*** Block opens ***
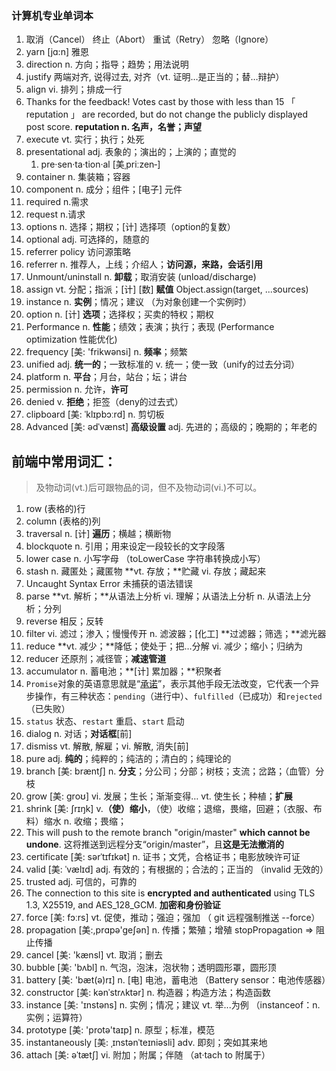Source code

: ### 计算机专业单词本

1.  取消（Cancel） 终止（Abort） 重试（Retry） 忽略（Ignore）
2.  yarn [jɑ:n]  雅恩
3.  direction n. 方向；指导；趋势；用法说明
4.  justify 两端对齐, 说得过去, 对齐（vt. 证明…是正当的；替…辩护）
5.  align vi. 排列；排成一行
6.  Thanks for the feedback! Votes cast by those with less than 15  「 reputation 」  are recorded, but do not change the publicly displayed post score. **reputation n. 名声，名誉；声望**
7. execute vt. 实行；执行；处死 
8. presentational adj. 表象的；演出的；上演的；直觉的
   1. pre·sen·ta·tion·al  [美ˌpriːzen‑]
9. container n. 集装箱；容器
10. component  n. 成分；组件；[电子] 元件
11. required  n.需求
12. request n.请求
13. options n. 选择；期权；[计] 选择项（option的复数）
14. optional adj. 可选择的，随意的
15. referrer policy 访问源策略
16. referrer n. 推荐人，上线；介绍人；**访问源，来路，会话引用**
17. Unmount/uninstall  n. **卸载**；取消安装 (unload/discharge)
18. assign vt. 分配；指派；[计] [数]   **赋值**     Object.assign(target, ...sources)
19. instance  n. **实例**；情况；建议 （为对象创建一个实例时）
20. option n. [计] **选项**；选择权；买卖的特权；期权
21. Performance n. **性能**；绩效；表演；执行；表现  (Performance optimization 性能优化)
22. frequency  [美: 'frikwənsi]  n. **频率**；频繁
23. unified  adj. **统一的**；一致标准的 v. 统一；使一致（unify的过去分词）
24. platform n. **平台**；月台，站台；坛；讲台
25. permission n. 允许，**许可**
26. denied  v. **拒绝**；拒签（deny的过去式）
27.  clipboard [美: ˈklɪpbɔːrd] n. 剪切板
28.  Advanced [美: ədˈvænst] **高级设置** adj. 先进的；高级的；晚期的；年老的

## 前端中常用词汇：

> 及物动词(vt.)后可跟物品的词，但不及物动词(vi.)不可以。

1. row   (表格的)行
2. column (表格的)列
3. traversal  n. [计] **遍历**；横越；横断物
4. blockquote  n. 引用；用来设定一段较长的文字段落
5. lower case  n. 小写字母 （toLowerCase  字符串转换成小写）
6. stash n. 藏匿处；藏匿物 **vt. 存放；**贮藏 vi. 存放；藏起来
7. Uncaught Syntax Error 未捕获的语法错误
8. parse  **vt. 解析；**从语法上分析 vi. 理解；从语法上分析 n. 从语法上分析；分列
9. reverse  相反；反转
10. filter  vi. 滤过；渗入；慢慢传开  n. 滤波器；[化工] **过滤器；筛选；**滤光器
11. reduce  **vt. 减少；**降低；使处于；把…分解  vi. 减少；缩小；归纳为
12. reducer  还原剂；减径管；**减速管道**
13. accumulator  n. 蓄电池；**[计] 累加器；**积聚者
14. `Promise`对象的英语意思就是“<u>承诺</u>”，表示其他手段无法改变，它代表一个异步操作，有三种状态：`pending`（进行中）、`fulfilled`（已成功）和`rejected`（已失败）
15. `status` 状态、`restart` 重启、`start` 启动
16. dialog  n. 对话；**对话框**[前]
17. dismiss vt. 解散, 解雇；vi. 解散, 消失[前]
18. pure adj. **纯的**；纯粹的；纯洁的；清白的；纯理论的
19. branch [美: bræntʃ] n. **分支**；分公司；分部；树枝；支流；岔路；（血管）分枝
20. grow [美: ɡroʊ] vi. 发展；生长；渐渐变得… vt. 使生长；种植；**扩展**
21. shrink [美: ʃrɪŋk] v.**（使）缩小**，（使）收缩；退缩，畏缩，回避；（衣服、布料）缩水 n. 收缩；畏缩；
22. This will push to the remote branch "origin/master" **which cannot be undone**. 这将推送到远程分支“origin/master”，且**这是无法撤消的**
23. certificate [美: sərˈtɪfɪkət] n. 证书；文凭，合格证书；电影放映许可证
24. valid [美: ˈvælɪd] adj. 有效的；有根据的；合法的；正当的 （invalid 无效的）
25. trusted adj. 可信的，可靠的
26. The connection to this site is **encrypted and authenticated** using TLS 1.3, X25519, and AES_128_GCM. **加密和身份验证**
27. force [美: fɔːrs] vt. 促使，推动；强迫；强加 （ git 远程强制推送 --force）
28. propagation [美:,prɑpə'geʃən] n. 传播；繁殖；增殖 stopPropagation => 阻止传播
29. cancel [美: 'kænsl] vt. 取消；删去
30. bubble [美: 'bʌbl] n. 气泡，泡沫，泡状物；透明圆形罩，圆形顶
31. battery [美: 'bæt(ə)rɪ] n. [电] 电池，蓄电池  （Battery sensor：电池传感器）
32. constructor  [美: kənˈstrʌktər] n. 构造器；构造方法；构造函数
33. instance [美: 'ɪnstəns] n. 实例；情况；建议 vt. 举...为例  （instanceof：n.实例；运算符）
34. prototype [美: 'protə'taɪp] n. 原型；标准，模范
35. instantaneously  [美: ˌɪnstənˈteɪniəsli] adv. 即刻；突如其来地
36. attach [美: əˈtætʃ] vi. 附加；附属；伴随  （at·tach to 附属于）
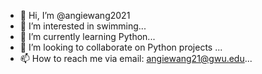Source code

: - 👋 Hi, I’m @angiewang2021
- 👀 I’m interested in swimming...
- 🌱 I’m currently learning Python...
- 💞️ I’m looking to collaborate on Python projects ...
- 📫 How to reach me via email: angiewang21@gwu.edu...

<!---
angiewang2021/angiewang2021 is a ✨ special ✨ repository because its `README.md` (this file) appears on your GitHub profile.
You can click the Preview link to take a look at your changes.
--->
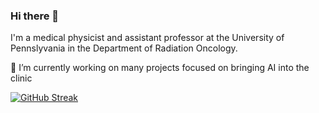 ### Hi there 👋
I'm a medical physicist and assistant professor at the University of Pennslyvania in the Department of Radiation Oncology.

🔭 I’m currently working on many projects focused on bringing AI into the clinic

[![GitHub Streak](https://streak-stats.demolab.com?user=rafemcbeth&theme=dark&hide_border=true&exclude_days=Sun%2CSat)](https://git.io/streak-stats)

<!--
**RafeMcBeth/RafeMcBeth** is a ✨ _special_ ✨ repository because its `README.md` (this file) appears on your GitHub profile.

Here are some ideas to get you started:

- 🔭 I’m currently working on ...
- 🌱 I’m currently learning ...
- 👯 I’m looking to collaborate on ...
- 🤔 I’m looking for help with ...
- 💬 Ask me about ...
- 📫 How to reach me: ...
- 😄 Pronouns: ...
- ⚡ Fun fact: ...
-->
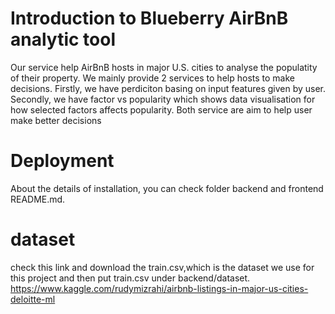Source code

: # Introduction to Blueberry AirBnB analytic tool

Our service help AirBnB hosts in major U.S. cities to analyse the populatity of their property.
We mainly provide 2 services to help hosts to make decisions. Firstly, we have perdiciton basing on input features given by user. Secondly, we have factor vs popularity which shows data visualisation for how selected factors affects popularity. Both service are aim to help user make better decisions

# Deployment
About the details of installation, you can check folder backend and frontend README.md.

# dataset
check this link and download the train.csv,which is the dataset we use for this project and then put train.csv under backend/dataset.  
https://www.kaggle.com/rudymizrahi/airbnb-listings-in-major-us-cities-deloitte-ml
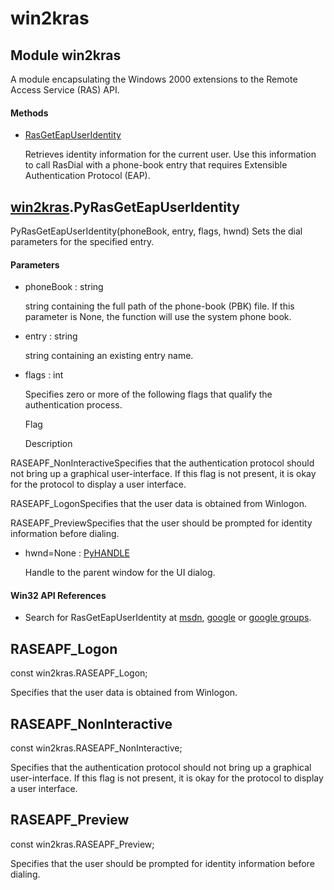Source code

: # win2kras


## Module win2kras

A module encapsulating the Windows 2000 extensions to the Remote Access Service \(RAS\) API\.

#### Methods

  - [RasGetEapUserIdentity](win2kras.md#win2krasrasgeteapuseridentity)

    Retrieves identity information for the current user\. Use this information to call RasDial with a phone-book entry that requires Extensible Authentication Protocol \(EAP\)\.&nbsp;


## [win2kras](win2kras.md#win2kras)\.PyRasGetEapUserIdentity

PyRasGetEapUserIdentity\(phoneBook, entry, flags, hwnd\)
Sets the dial parameters for the specified entry\.

#### Parameters

  - phoneBook : string

    string containing the full path of the phone-book \(PBK\) file\. If this parameter is None, the function will use the system phone book\.

  - entry : string

    string containing an existing entry name\.

  - flags : int

    Specifies zero or more of the following flags that qualify the authentication process\.

   

       Flag

   

   

       Description

   

RASEAPF\_NonInteractiveSpecifies that the authentication protocol should not bring up a graphical user-interface\. If this flag is not present, it is okay for the protocol to display a user interface\.

RASEAPF\_LogonSpecifies that the user data is obtained from Winlogon\.

RASEAPF\_PreviewSpecifies that the user should be prompted for identity information before dialing\.

  - hwnd=None : [PyHANDLE](PyHANDLE.md)

    Handle to the parent window for the UI dialog\.

#### Win32 API References

  - Search for RasGetEapUserIdentity at [msdn](http://search.msdn.microsoft.com/search/results.aspx?view=msdn&query=RasGetEapUserIdentity.md), [google](http://www.google.com/search?q=RasGetEapUserIdentity.md) or [google groups](http://groups.google.com/groups?q=RasGetEapUserIdentity.md)\.


## RASEAPF\_Logon

const win2kras\.RASEAPF\_Logon;

Specifies that the user data is obtained from Winlogon\.


## RASEAPF\_NonInteractive

const win2kras\.RASEAPF\_NonInteractive;

Specifies that the authentication protocol should not bring up a graphical user-interface\. If this flag is not present, it is okay for the protocol to display a user interface\.


## RASEAPF\_Preview

const win2kras\.RASEAPF\_Preview;

Specifies that the user should be prompted for identity information before dialing\.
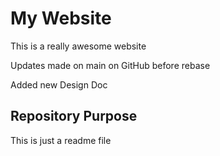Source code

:# My Website

This is a really awesome website

Updates made on main on GitHub before rebase

Added new Design Doc


## Repository Purpose

This is just a readme file




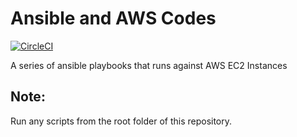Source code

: # Ansible and AWS Codes

[![CircleCI](https://dl.circleci.com/status-badge/img/gh/ezeasorekene/ansible/tree/master.svg?style=svg)](https://dl.circleci.com/status-badge/redirect/gh/ezeasorekene/ansible/tree/master)

A series of ansible playbooks that runs against AWS EC2 Instances


## Note:
Run any scripts from the root folder of this repository.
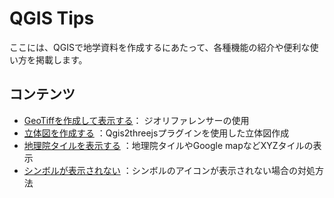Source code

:# QGIS Tips

ここには、QGISで地学資料を作成するにあたって、各種機能の紹介や便利な使い方を掲載します。

## コンテンツ

* [GeoTiffを作成して表示する](georeference.md)： ジオリファレンサーの使用  
* [立体図を作成する](threejs.md) ：Qgis2threejsプラグインを使用した立体図作成  
* [地理院タイルを表示する](chiriin_tile.md) ：地理院タイルやGoogle mapなどXYZタイルの表示  
* [シンボルが表示されない](symbol.md) ：シンボルのアイコンが表示されない場合の対処方法  

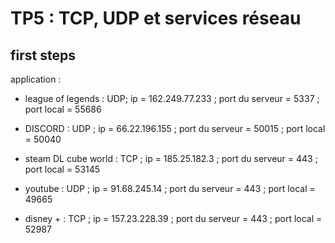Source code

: # TP5 : TCP, UDP et services réseau

## first steps 

application :

- league of legends : UDP; 
 ip = 162.249.77.233 ; port du serveur = 5337 ; port local = 55686


- DISCORD : UDP ;
ip = 66.22.196.155
; port du serveur = 50015 ; 
port local = 50040


- steam DL cube world : TCP ; 
ip = 185.25.182.3 ; 
port du serveur = 443 ; 
port local = 53145


- youtube : UDP ; 
ip = 91.68.245.14 ; 
port du serveur = 443 ;
 port local = 49665


- disney + : TCP ; 
ip = 157.23.228.39 ; 
port du serveur = 443 ;
 port local = 52987
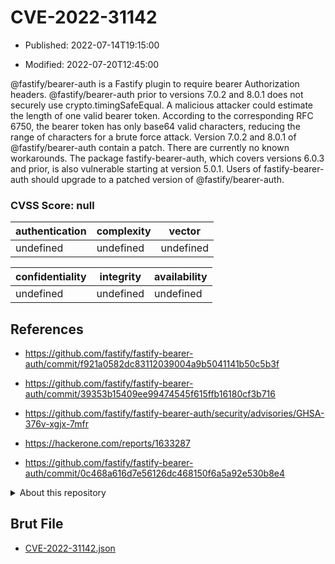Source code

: # CVE-2022-31142

- Published: 2022-07-14T19:15:00

- Modified: 2022-07-20T12:45:00

@fastify/bearer-auth is a Fastify plugin to require bearer Authorization headers. @fastify/bearer-auth prior to versions 7.0.2 and 8.0.1 does not securely use crypto.timingSafeEqual. A malicious attacker could estimate the length of one valid bearer token. According to the corresponding RFC 6750, the bearer token has only base64 valid characters, reducing the range of characters for a brute force attack. Version 7.0.2 and 8.0.1 of @fastify/bearer-auth contain a patch. There are currently no known workarounds. The package fastify-bearer-auth, which covers versions 6.0.3 and prior, is also vulnerable starting at version 5.0.1. Users of fastify-bearer-auth should upgrade to a patched version of @fastify/bearer-auth.

### CVSS Score: **null**

| authentication | complexity | vector |
| --- | --- | --- |
| undefined | undefined | undefined |

| confidentiality | integrity | availability |
| --- | --- | --- |
| undefined | undefined | undefined |

## References

* https://github.com/fastify/fastify-bearer-auth/commit/f921a0582dc83112039004a9b5041141b50c5b3f

* https://github.com/fastify/fastify-bearer-auth/commit/39353b15409ee99474545f615ffb16180cf3b716

* https://github.com/fastify/fastify-bearer-auth/security/advisories/GHSA-376v-xgjx-7mfr

* https://hackerone.com/reports/1633287

* https://github.com/fastify/fastify-bearer-auth/commit/0c468a616d7e56126dc468150f6a5a92e530b8e4

<details>
<summary>About this repository</summary> 

  This repository is part of the project [Live Hack CVE](https://github.com/Live-Hack-CVE). Main website can be found [www.live-hack.org](https://www.live-hack.org) 
  
  Made by [Sn0wAlice](https://github.com/Sn0wAlice) for the people that care about security and need to have a feed of the latest CVEs. Hope you enjoy it, don't forget to star the repo and follow me on [Twitter](https://twitter.com/Sn0wAlice) and [Github](https://github.com/Sn0wAlice). And that is my [personnal website](https://www.alice-snow.me/)

  - [Home Page](https://github.com/Live-Hack-CVE)
  - [Framework](https://github.com/Live-Hack-CVE/cve-framework)
  - [CVE database](https://github.com/Live-Hack-CVE/full_database)
  - [Changelog](https://github.com/Live-Hack-CVE/Changelog)
</details>

## Brut File

* [CVE-2022-31142.json](https://raw.githubusercontent.com/Live-Hack-CVE/full_database/main/cves/2022/CVE-2022-31142.json)

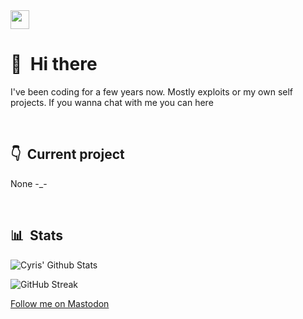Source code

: <img src="https://raw.githubusercontent.com/RedbrickCobra66/RedbrickCobra66/main/bg.gif" width="30px">

# 👋 &nbsp;Hi there

I've been coding for a few years now. Mostly exploits or my own self projects. If you wanna chat with me you can here

&nbsp;

## 👇 &nbsp;Current project

None -_-

&nbsp;


## 📊 &nbsp;Stats

![Cyris' Github Stats](https://github-readme-stats.vercel.app/api?username=RedbrickCobra66&hide=contribs,prs&show_icons=true&bg_color=0d1116&title_color=ce09ec&text_color=a4aacb&icon_color=007ec6)

![GitHub Streak](https://github-readme-streak-stats.herokuapp.com/?user=RedbrickCobra66&theme=dark&count_private=true&bg_color=0d1116&title_color=ce09ec&text_color=a4aacb&icon_color=007ec6)

<a rel="me" href="https://mastodon.nz/@Sudo_Overflow">Follow me on Mastodon</a>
*** Block closes ***
▸ **DIRECTIONS FOR THIS TASK**: Return exactly the lines of the material above, starting at the line containing "24. valid [美: ˈvælɪd]" and finishing at the line containing "- 💞️ I’m looking", without any pictures.

▸ **ANSWER TO THIS TASK**:
24. valid [美: ˈvælɪd] adj. 有效的；有根据的；合法的；正当的 （invalid 无效的）
25. trusted adj. 可信的，可靠的
26. The connection to this site is **encrypted and authenticated** using TLS 1.3, X25519, and AES_128_GCM. **加密和身份验证**
27. force [美: fɔːrs] vt. 促使，推动；强迫；强加 （ git 远程强制推送 --force）
28. propagation [美:,prɑpə'geʃən] n. 传播；繁殖；增殖 stopPropagation => 阻止传播
29. cancel [美: 'kænsl] vt. 取消；删去
30. bubble [美: 'bʌbl] n. 气泡，泡沫，泡状物；透明圆形罩，圆形顶
31. battery [美: 'bæt(ə)rɪ] n. [电] 电池，蓄电池  （Battery sensor：电池传感器）
32. constructor  [美: kənˈstrʌktər] n. 构造器；构造方法；构造函数
33. instance [美: 'ɪnstəns] n. 实例；情况；建议 vt. 举...为例  （instanceof：n.实例；运算符）
34. prototype [美: 'protə'taɪp] n. 原型；标准，模范
35. instantaneously  [美: ˌɪnstənˈteɪniəsli] adv. 即刻；突如其来地
36. attach [美: əˈtætʃ] vi. 附加；附属；伴随  （at·tach to 附属于）
Source code

: - 👋 Hi, I’m @angiewang2021
- 👀 I’m interested in swimming...
- 🌱 I’m currently learning Python...
- 💞️ I’m looking to collaborate on Python projects ...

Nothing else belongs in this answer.